Workflow 3: Exploring unfamiliar code

set_breakpoints (at entry point) → start_session → wait_for_stop → get_stack_trace → get_variables (different frames) → step_into → step_over → evaluate

Architecture

src/
├── extension.ts       # VS Code lifecycle, commands, status bar
├── debug-bridge.ts    # DebugAdapterTracker + vscode.debug.* wrapper + smart resolution
└── mcp-server.ts      # Streamable HTTP MCP server, per-session factory, 18 tools
  • Per-session MCP servers: each client connection gets its own McpServer instance — no conflicts between concurrent clients
  • Idle session reaper: abandoned sessions are cleaned up after 5 minutes
  • DebugAdapterTrackerFactory('*'): works with every debug adapter, not just Python
  • Async throughout: file reads use vscode.workspace.openTextDocument, variable expansion runs in parallel

Requirements

  • VS Code 1.85+ or Cursor
  • An MCP-compatible client (Claude Code, or any client supporting Streamable HTTP transport)
  • A debug adapter for your language (Python: debugpy, Node.js: pwa-node, etc.)

Security

This extension exposes powerful debugger capabilities over HTTP. Understanding the security model helps you use it safely.

How it's protected

  • Localhost only: The MCP server binds exclusively to 127.0.0.1 — it is not reachable from the network. Only processes running on your machine can connect.
  • Request size limits: All incoming requests are capped at a configurable size (maxRequestBodyMB, default 1 MB) to protect the extension host from oversized payloads.
  • Session limits: A maximum of 10 concurrent MCP sessions, with idle sessions automatically reaped after 5 minutes.
  • File path restriction: Optionally restrict which files the MCP tools can access via allowedPaths glob patterns.

What to be aware of

  • No authentication: Any process on your local machine can connect to the MCP server and control the debugger. This follows the same model as VS Code's own Debug Adapter Protocol (DAP), which also runs on localhost without authentication.
  • Expression evaluation: The evaluate tool can run arbitrary expressions in the context of the program being debugged. This is the same as typing in the VS Code Debug Console — it's powerful by design, but means the AI can execute code within the debuggee process.
  • Variable inspection: The get_variables tool returns all in-scope variables, which may include sensitive values (API keys, tokens, credentials) that your application has in memory at runtime.
  • File reading: The find_code_line tool can read the contents of any file accessible to VS Code (unless restricted by allowedPaths).

Best practices

  1. Use allowedPaths on shared machines: If you're on a multi-user system or want to limit file access, configure glob patterns to restrict the AI to your project directories:

    "ideCodeDebug.allowedPaths": ["/home/me/projects/**"]
    
  2. Be mindful of secrets in debug sessions: When debugging applications that handle credentials, database connections, or API keys, remember that the AI can see these values through get_variables and evaluate. This is inherent to debugging — the same values are visible in VS Code's Variables panel.

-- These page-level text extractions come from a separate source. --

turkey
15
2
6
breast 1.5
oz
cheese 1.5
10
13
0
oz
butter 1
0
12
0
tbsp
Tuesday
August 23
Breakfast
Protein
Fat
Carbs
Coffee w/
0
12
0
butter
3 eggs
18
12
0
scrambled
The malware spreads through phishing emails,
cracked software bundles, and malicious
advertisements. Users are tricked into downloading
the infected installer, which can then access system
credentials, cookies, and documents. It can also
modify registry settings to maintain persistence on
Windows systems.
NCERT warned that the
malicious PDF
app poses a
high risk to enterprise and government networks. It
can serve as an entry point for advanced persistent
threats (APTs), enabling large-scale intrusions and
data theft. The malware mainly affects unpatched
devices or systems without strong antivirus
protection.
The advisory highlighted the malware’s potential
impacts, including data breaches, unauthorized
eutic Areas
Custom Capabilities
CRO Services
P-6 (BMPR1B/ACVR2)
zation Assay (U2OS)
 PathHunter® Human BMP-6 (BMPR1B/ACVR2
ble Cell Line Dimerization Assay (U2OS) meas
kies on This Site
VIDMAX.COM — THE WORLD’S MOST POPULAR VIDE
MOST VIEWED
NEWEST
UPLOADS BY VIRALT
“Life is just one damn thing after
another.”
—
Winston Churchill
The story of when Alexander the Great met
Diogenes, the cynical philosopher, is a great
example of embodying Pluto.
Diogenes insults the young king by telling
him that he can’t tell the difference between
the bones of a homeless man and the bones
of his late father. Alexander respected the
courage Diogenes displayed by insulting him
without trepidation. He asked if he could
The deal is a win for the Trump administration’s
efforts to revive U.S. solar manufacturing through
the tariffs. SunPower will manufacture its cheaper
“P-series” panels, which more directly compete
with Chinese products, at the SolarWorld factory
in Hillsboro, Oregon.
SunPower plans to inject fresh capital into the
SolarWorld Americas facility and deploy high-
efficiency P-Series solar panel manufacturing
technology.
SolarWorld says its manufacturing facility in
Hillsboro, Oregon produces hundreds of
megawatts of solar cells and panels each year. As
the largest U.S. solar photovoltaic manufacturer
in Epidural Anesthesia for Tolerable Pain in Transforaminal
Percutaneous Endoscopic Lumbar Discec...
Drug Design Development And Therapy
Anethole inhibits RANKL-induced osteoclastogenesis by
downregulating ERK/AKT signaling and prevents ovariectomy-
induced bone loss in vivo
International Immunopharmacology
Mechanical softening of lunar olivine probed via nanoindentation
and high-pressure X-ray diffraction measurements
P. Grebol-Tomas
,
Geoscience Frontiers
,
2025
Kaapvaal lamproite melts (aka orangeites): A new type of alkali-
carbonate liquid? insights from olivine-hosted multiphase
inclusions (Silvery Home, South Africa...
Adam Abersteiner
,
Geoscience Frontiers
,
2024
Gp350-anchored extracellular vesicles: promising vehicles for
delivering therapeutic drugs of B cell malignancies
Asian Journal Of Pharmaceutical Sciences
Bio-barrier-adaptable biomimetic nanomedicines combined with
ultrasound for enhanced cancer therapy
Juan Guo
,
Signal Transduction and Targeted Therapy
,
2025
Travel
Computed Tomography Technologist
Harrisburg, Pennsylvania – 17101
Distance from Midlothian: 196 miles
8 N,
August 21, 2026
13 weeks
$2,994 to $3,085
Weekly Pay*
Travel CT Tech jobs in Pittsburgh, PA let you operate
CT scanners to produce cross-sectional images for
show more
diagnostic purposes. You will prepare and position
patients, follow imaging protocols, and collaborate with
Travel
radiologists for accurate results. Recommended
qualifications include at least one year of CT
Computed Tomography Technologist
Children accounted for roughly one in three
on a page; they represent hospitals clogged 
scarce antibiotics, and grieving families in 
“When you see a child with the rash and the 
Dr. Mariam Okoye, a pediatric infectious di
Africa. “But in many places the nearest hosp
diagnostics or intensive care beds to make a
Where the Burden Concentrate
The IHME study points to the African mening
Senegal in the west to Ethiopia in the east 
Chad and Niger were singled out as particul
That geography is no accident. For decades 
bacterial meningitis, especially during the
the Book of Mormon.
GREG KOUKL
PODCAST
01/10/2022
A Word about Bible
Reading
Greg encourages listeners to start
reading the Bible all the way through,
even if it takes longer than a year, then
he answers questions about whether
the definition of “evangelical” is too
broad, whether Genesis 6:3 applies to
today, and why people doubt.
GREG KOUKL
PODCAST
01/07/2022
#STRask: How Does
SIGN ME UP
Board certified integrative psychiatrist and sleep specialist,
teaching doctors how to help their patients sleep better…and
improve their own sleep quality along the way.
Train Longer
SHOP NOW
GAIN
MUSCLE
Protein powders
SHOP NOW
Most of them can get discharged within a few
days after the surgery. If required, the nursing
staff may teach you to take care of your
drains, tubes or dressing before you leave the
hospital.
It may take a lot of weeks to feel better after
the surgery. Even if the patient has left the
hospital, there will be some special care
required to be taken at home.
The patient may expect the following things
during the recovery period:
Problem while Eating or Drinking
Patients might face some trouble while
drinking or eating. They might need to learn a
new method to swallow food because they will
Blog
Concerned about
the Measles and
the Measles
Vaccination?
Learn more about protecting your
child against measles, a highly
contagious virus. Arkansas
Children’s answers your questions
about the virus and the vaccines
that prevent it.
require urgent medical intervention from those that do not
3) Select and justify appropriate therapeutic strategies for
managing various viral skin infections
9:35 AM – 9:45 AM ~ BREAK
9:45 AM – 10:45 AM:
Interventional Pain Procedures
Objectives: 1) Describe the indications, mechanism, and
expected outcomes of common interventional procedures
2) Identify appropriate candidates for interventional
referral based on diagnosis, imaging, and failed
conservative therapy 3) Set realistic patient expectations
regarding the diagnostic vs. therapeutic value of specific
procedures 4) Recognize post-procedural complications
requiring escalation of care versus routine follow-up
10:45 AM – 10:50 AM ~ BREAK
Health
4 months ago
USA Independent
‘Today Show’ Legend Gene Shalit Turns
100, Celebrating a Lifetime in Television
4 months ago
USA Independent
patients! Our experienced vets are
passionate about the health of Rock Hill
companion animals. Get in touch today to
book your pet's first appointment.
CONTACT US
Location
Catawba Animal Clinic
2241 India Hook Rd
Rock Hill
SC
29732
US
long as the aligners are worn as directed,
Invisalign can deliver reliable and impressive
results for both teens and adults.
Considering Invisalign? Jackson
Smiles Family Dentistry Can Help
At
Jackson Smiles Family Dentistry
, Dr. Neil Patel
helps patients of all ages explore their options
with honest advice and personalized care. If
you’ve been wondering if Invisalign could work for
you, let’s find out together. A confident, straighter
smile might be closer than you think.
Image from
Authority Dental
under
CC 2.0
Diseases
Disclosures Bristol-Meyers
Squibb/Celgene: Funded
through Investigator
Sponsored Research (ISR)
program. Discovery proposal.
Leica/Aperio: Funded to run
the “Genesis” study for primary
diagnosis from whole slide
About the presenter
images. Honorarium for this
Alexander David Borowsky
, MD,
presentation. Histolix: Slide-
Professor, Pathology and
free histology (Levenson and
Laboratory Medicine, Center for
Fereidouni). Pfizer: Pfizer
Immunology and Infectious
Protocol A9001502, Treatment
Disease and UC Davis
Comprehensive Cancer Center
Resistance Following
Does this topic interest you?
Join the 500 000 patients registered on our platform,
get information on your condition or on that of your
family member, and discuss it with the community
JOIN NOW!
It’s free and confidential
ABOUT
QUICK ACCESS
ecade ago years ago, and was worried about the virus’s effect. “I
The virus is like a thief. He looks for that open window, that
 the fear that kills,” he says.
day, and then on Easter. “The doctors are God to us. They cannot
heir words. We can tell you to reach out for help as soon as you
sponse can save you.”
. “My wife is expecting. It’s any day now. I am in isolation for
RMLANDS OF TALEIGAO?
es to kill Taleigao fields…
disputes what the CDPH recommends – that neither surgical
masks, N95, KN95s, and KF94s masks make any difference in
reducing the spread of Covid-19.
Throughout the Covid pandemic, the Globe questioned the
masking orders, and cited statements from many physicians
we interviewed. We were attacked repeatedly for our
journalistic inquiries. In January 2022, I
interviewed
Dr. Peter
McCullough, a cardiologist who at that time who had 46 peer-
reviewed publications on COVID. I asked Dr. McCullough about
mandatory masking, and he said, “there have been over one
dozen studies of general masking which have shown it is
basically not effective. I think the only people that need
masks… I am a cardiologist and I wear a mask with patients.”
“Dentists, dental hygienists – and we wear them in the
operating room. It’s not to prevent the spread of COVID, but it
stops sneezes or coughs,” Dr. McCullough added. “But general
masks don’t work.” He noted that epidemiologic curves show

  3. Don't debug production processes: This extension is designed for local development. Never attach it to a production process or expose the MCP port beyond localhost.

  4. Review launch configurations: The get_launch_configs tool exposes your .vscode/launch.json contents, which may include environment variables. Avoid storing production secrets in launch configurations.

  5. Keep the extension updated: As with any tool that handles code execution, use the latest version to benefit from security improvements.


License

This project is licensed under the MIT License.